Wednesday, January 13, 2016

Dark Territory by Susan Philpott Review
Full disclaimer: I did receive this book from the publisher in exchange for review, but my thoughts are my own, and I was going to read this regardless. 

From the publisher:
Signy Shepherd has spent her career with the Line, a modern underground railroad, shepherding at-risk women out of peril. When Signy takes Lizzy, a young woman desperate to save her infant son, under her protection, the case appears to be like any other. With a severe winter storm on the horizon, Signy drives Lizzy and her son out of the city. Suddenly, she finds the police hot on their tail, and when Lizzy’s erratic behavior propels them into further danger, Signy begins to suspect that her new ward is not the victim she claims to be.

Meanwhile, Signy’s PTSD-stricken mentor, Grace, investigates Lizzy’s husband. But Lizzy’s husband is hiding secrets of his own, and soon Grace finds herself out of her depth. As the treacherous blizzard closes in, the entire operation spirals out of control. Isolated and relying on nothing but her instincts, Signy is confronted with a choice that will force her to risk not only her own life, but those of the people she cares about most.

My thoughts:
Dark Territory is the second book in the Signy Shepherd series by Susan Philpott. The first book, Blown Red, was released last year and it was fantastic! This book was even better, in my opinion.

Signy works for the Line, which is an underground railway of sorts that helps women escape terrible situations, which is as empowering as it sounds. Signy helps transport the women to their new lives, and of course, runs into trouble along the way.
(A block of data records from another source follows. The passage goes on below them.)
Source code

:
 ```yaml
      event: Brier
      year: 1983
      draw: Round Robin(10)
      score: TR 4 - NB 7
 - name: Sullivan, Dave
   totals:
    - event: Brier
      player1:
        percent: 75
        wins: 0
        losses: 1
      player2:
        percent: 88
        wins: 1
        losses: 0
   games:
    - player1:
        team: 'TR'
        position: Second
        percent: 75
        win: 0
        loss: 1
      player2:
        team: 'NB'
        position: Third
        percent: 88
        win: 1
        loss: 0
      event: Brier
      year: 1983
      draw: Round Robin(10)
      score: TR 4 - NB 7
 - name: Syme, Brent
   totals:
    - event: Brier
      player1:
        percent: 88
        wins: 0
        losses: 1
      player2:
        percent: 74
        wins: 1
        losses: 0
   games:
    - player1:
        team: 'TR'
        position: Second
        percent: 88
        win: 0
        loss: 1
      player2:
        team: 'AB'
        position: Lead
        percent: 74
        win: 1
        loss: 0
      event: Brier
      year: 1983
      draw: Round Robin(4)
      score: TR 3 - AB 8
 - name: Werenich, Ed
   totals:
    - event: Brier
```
In this book, Signy is tasked with helping Lizzy Stone and her young son, Justin, escape her successful doctor husband, Solomon. Solomon seems like the perfect husband and father with a successful medical career, but he is definitely not the man he appears to be; however, neither is Lizzy. Signy has to decide whether Lizzy is telling her the entire story, and if she's not, how can she help someone who may be more dangerous than Solomon?

What I love about these books is that you don't always know who you can trust. I wavered between trusting and not trusting Lizzy, which made the book more interesting. On the surface, Lizzy seemed like a scared wife/mother, but underneath, she may have been hiding her own demons.

Grace is another character who returns, and I'm glad that we got to see a little bit more about her and her past. I was feeling a little skeptical of her after Blown Red, but she really grew on me throughout this book. I'm excited to see where her character goes next.

Signy is definitely my favourite character. She is tough, resourceful, smart, and not afraid to kick some ass when necessary. She had a rough start in life, but that hasn't stopped her from becoming an absolute necessity for the Line and the women she helps. She's a little more vulnerable in this book, as she needs to ask for help from a person that she doesn't exactly want to. I was pleased to see her more vulnerable, though, as it added more depth to her character. I can't wait to see how else she'll grow as the series continues.

This book is perfectly paced; even when the action stops the story is continuing to move forward. It will leave you flipping the pages as fast as you can, and will never let you stop wondering who to trust. It will make you cheer to see women being portrayed as strong and successful people who can more than handle their own. Philpott is fantastic at crafting characters you'll want to see succeed.

I do have two small gripes. I was a little sad that the book took part mostly in the U.S. I loved that Blown Red took place in Canada, and I hope that Philpott chooses to set the next books back in Canada.

The only other small thing is that at times, there are scenes that are so graphic they had me cringing. This is to be expected in a thriller book, though, so while it didn't bother me a lot, I could see it bothering those who may be a bit more sensitive.

I would recommend reading Blown Red first, because you'll have more background on the characters, but you could probably read this as standalone and still enjoy it. I would definitely recommend this book to anyone looking for a heart-pounding thriller with kickass women at the core.